Despite a professional assessor's advice that he should be kept away from children, the order's provincial concealed from the then Archbishop of Dublin, Cardinal Desmond Connell, the true reason for moving him from Dublin to Rome, where he continued to have access to children and worked as a hospital chaplain.

He has visited his former Dublin parish at least once, the audit states, and came to the attention of gardai when he visited a family in the provinces to discuss an allegation a girl was making against him.

Subsequently, he admitted to a counsellor in Britain to having sexually abused over 100 children between the ages of six and nine in Ireland, most of them girls.

The names of just nine are known to his order.

The church watchdog also criticises the Blessed Sacrament Fathers for failing to implement the church's child protection protocols.

In the 30 reviews undertaken in this tranche, 288 allegations were made against 90 priests, brothers or sisters giving rise to what the board calls "just" ten criminal convictions.

The Salvatorian Order issued a statement this evening in which it expressed its "regret and sorrow" over the events.

It said it fully accepted the recommendations of the National Board for Safeguarding Children in the Catholic Church in Ireland and would "honour them fully".

The statement said the Order acknowledged the Provincial Superior's response at the time was "completely inadequate and that it was a clear failure of the duty of our Order to protect children".

The statement added: "We express our deepest apology to anyone who was harmed by Father A and urge those who have not yet come forward to do so.

"We undertake to give anyone who was harmed a sympathetic hearing and to provide as much support as possible."

Case described as horrific and shocking

The CEO of the National Board for Safeguarding Children has described as "horrific" and "shocking" the case involving Father A.

Speaking on RTE's News at One, Teresa Devlin said: "It seems as if the priest was allowed to go around his business with impunity, without restrictions" in spite of the fact it was known in 2002 that he was abusing children.

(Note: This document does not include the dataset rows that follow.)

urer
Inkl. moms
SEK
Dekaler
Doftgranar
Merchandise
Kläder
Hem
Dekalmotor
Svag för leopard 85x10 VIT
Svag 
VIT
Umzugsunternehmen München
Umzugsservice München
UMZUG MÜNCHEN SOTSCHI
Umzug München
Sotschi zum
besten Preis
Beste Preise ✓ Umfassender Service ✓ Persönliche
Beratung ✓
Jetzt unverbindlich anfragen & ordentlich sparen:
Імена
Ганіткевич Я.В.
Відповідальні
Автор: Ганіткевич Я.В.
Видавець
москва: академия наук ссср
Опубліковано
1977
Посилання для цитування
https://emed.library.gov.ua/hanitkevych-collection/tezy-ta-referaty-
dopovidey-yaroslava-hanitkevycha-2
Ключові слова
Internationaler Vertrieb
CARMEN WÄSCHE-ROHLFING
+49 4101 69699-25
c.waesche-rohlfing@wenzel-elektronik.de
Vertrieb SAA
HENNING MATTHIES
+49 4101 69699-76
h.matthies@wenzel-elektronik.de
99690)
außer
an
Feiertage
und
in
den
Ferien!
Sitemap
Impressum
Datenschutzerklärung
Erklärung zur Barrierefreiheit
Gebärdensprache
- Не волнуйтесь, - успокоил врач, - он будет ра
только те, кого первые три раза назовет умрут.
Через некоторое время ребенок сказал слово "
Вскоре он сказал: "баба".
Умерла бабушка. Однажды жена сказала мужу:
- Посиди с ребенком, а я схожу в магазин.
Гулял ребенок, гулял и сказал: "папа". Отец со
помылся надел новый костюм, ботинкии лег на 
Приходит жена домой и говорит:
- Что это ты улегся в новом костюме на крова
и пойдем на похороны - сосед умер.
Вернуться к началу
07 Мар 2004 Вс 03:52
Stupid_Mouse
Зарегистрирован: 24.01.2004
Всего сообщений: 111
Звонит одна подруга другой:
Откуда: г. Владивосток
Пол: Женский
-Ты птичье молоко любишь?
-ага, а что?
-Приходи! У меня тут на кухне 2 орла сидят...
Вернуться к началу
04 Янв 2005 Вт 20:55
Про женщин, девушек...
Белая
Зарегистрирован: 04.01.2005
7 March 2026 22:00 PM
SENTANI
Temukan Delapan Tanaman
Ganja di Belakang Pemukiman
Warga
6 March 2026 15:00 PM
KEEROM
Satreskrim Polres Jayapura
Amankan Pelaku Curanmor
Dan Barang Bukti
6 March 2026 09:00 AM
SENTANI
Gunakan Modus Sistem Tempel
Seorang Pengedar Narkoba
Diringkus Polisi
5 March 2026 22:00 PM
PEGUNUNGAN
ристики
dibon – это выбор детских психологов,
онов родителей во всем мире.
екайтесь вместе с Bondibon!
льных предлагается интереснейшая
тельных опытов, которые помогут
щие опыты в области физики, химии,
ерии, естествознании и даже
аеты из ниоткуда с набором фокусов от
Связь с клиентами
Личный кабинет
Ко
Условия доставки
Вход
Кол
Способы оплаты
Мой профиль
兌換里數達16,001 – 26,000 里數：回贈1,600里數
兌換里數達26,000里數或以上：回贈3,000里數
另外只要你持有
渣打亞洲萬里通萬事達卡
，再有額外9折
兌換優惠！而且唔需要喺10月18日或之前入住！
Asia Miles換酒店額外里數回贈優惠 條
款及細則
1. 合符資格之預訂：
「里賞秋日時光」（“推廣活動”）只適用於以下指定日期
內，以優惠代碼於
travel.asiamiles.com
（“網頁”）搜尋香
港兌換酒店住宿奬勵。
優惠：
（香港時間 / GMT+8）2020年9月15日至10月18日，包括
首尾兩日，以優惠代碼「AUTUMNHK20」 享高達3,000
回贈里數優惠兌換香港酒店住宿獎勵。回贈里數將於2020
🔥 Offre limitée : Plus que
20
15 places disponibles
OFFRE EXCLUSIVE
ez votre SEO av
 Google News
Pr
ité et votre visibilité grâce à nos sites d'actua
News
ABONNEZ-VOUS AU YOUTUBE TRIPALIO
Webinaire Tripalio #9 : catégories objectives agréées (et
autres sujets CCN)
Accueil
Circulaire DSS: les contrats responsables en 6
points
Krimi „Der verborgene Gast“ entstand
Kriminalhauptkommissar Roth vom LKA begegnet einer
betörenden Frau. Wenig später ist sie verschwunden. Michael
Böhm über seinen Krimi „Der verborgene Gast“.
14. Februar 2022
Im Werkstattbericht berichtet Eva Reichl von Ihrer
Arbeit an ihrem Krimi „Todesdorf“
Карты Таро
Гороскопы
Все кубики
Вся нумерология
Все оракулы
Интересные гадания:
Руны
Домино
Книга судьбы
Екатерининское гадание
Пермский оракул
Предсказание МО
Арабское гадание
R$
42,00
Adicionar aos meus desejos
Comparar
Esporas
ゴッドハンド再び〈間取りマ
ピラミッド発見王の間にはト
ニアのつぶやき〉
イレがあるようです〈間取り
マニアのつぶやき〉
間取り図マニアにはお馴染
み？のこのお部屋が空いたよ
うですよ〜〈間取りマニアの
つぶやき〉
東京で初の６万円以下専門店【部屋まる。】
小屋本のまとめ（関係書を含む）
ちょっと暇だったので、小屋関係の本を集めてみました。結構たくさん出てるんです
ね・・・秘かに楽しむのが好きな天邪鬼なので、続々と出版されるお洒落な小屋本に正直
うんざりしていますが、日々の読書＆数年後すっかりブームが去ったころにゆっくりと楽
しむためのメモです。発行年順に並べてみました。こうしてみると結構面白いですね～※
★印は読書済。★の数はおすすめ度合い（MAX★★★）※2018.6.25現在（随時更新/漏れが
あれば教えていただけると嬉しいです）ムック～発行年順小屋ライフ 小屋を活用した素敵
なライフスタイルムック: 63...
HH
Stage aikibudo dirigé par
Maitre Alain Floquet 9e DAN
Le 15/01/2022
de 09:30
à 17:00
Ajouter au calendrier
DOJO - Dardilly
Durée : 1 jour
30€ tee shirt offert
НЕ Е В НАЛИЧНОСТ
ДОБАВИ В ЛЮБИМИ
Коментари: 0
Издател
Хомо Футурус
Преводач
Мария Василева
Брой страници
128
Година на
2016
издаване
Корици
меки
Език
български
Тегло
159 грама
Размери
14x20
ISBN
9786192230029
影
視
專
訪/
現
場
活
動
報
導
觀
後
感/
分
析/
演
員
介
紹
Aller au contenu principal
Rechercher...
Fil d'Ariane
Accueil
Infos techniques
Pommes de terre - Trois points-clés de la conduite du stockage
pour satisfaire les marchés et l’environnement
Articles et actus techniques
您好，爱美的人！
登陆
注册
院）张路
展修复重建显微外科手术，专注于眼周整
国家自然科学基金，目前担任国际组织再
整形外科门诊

She said that in 2002 the knowledge of priests abusing in the Archdiocese of Dublin was well-publicised, and from that point of view there were "no robust systems in place either to report to the statutory authorities the abuse by this priest, by the order, or to put any kind of restrictions on his ministry. So he was allowed to continue to do what he wanted to do and that is shocking, it is so recent."

She said the children were very young, that there are still a number of young women who are dealing with the aftermath of this abuse.

Ms Devlin said the letter, which was seen by the reviewers, did not give the true reason for his removal from Dublin to Rome, nor was the order in Rome advised of the true reason for this removal.

She said she understands he travelled quite extensively in Rome and Australia where it is possible he abused other children, though she said there is no evidence to that effect.

She said there is no evidence "that he was told that what he had done was wrong, there was no sense of outrage at what he had done".